Кроме журнала, у Барбана за плечами была и книга – такая же, впрочем, самиздатовская. Под образным и красивым названием «Черная музыка, белая свобода» она вышла в самиздате в 1977 году, за год до моего приезда в Ленинград. Книга эта считалась среди не отягощенной искусствоведческой теорией джазовой публики «заумью».
Краеугольным камнем концепции Барбана являлось, по сути дела, изобретенное им понятие «новый джаз». В западной джазовой теории и практике термина new jazz не существовало, там говорили free jazz, avant-garde, в крайнем случае – new thing. Барбановский «новый джаз» подразумевал практически полный отход от корней джазового мейнстрима, переход в область либо спонтанной импровизации, либо выстроенной по меркам современной академической музыки композиции, где могло бы найтись место и импровизации. Барбан был убежден, что джаз, точнее, «новый джаз» движется к синтезу с новой академической музыкой. Он даже написал статью «Просуществует ли джаз до 2000 года?», в которой пытался предсказать, что к концу века все, что есть творческого и интересного в джазе и в современной композиторской музыке, сольется в некое музыкально-эстетическое единство. А на проводившемся им где-то в 1980-е симпозиуме Барбан ставил собравшейся почтенной публике – вполне подготовленной – вперемешку музыкальные фрагменты из Брэкстона, Кагеля, Берио и London Jazz Composers Orchestra, предлагая отличить, какая музыка является джазовой, а какая академической. Фрагменты, разумеется, были подобраны специально такие, которые могли ввести в заблуждение самого искушенного знатока, если только, конечно, человек не слышал данного произведения. Они и вводили всех в заблуждение к вящему удовольствию Барбана, торжествующе провозглашавшего: «Что и требовалось доказать!»
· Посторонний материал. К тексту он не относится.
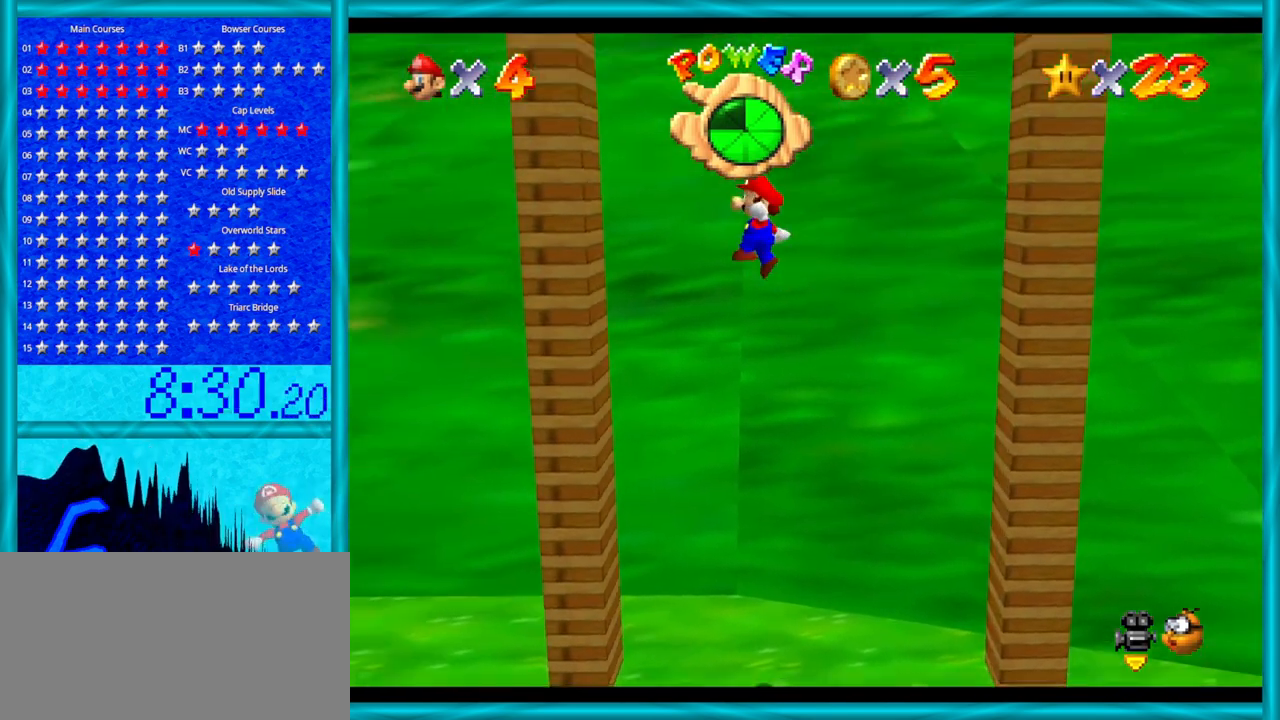
{"buttons": ["A"], "left_stick": "center", "events": [[133, "A", "up"], [233, "left_stick", "center"], [283, "left_stick", "right"], [317, "A", "down"], [383, "left_stick", "center"]]}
Помимо и независимо от общего для всех советских джазменов противостояния с властями, все более явственными становились внутренние противоречия между мейнстримовски ориентированным «квадратным» большинством и углублявшимся в авангардные дебри журналом. В отличие от своих соратников по движению Барбан не остался в 1950-х годах, а, наперекор окружению и возрасту, вместе с западным джазом стремительно двигался по тому же пути к усложнению и абстракции, по которому позже пошли и мы с Курехиным.
Мы с Сергеем приходили к Ефиму Семеновичу регулярно – раза два-три в месяц. Сидели подолгу, пили чай, говорили, разумеется, о музыке – новой и старой, обменивались новостями, обсуждали свежие пластинки, о которых Барбан узнавал из своих журналов, а мы – главным образом по радио.
Барбан был настоящим гуру, центром всего новоджазового движения в стране. К нему на проспект Мориса Тореза за советом и мнениями о своей музыке приходили и Ганелин – Тарасов – Чекасин, и Вапиров, и новосибирские авангардисты во главе с неистовым Сергеем Беличенко, и только появившийся на нашем горизонте смоленский виолончелист Владислав Макаров. На все новоджазовое сообщество – от мэтра Ганелина и до тогда еще совсем молодой поросли в виде Курехина и Макарова – Барбан оказывал огромное влияние.
Постепенно и неизбежно в наших регулярных посиделках на троих разговоры из чисто умозрительных и абстрактных рассуждений о музыке в целом, о путях ее развития и взаимовлияниях стали переключаться на чисто практические проблемы. Где играть? С кем играть? Как записаться? Где издаваться? Курехин рвался в бой, ему ужасно хотелось играть, играть ту музыку, которую он тогда любил и считал для себя главной. Но играть ее по большому счету было негде.
Выступления с Вапировым случались от силы два-три раза в год. Даже когда их приглашали, скажем, на один из ежемесячных воскресных концертов «Квадрата» в ДК им. Кирова, Курехин чувствовал себя там явно не в своей тарелке: публика, окружение, звучащая до и после музыка – все казалось чуждым. Да и я все больше тяготился еженедельной необходимостью тащиться через весь город в «Квадрат» лишь для того, чтобы в очередной раз принять участие в обсуждении рутинных, пусть важных, но совершенно не интересных и ужасно далеких от волновавшей меня музыки дел.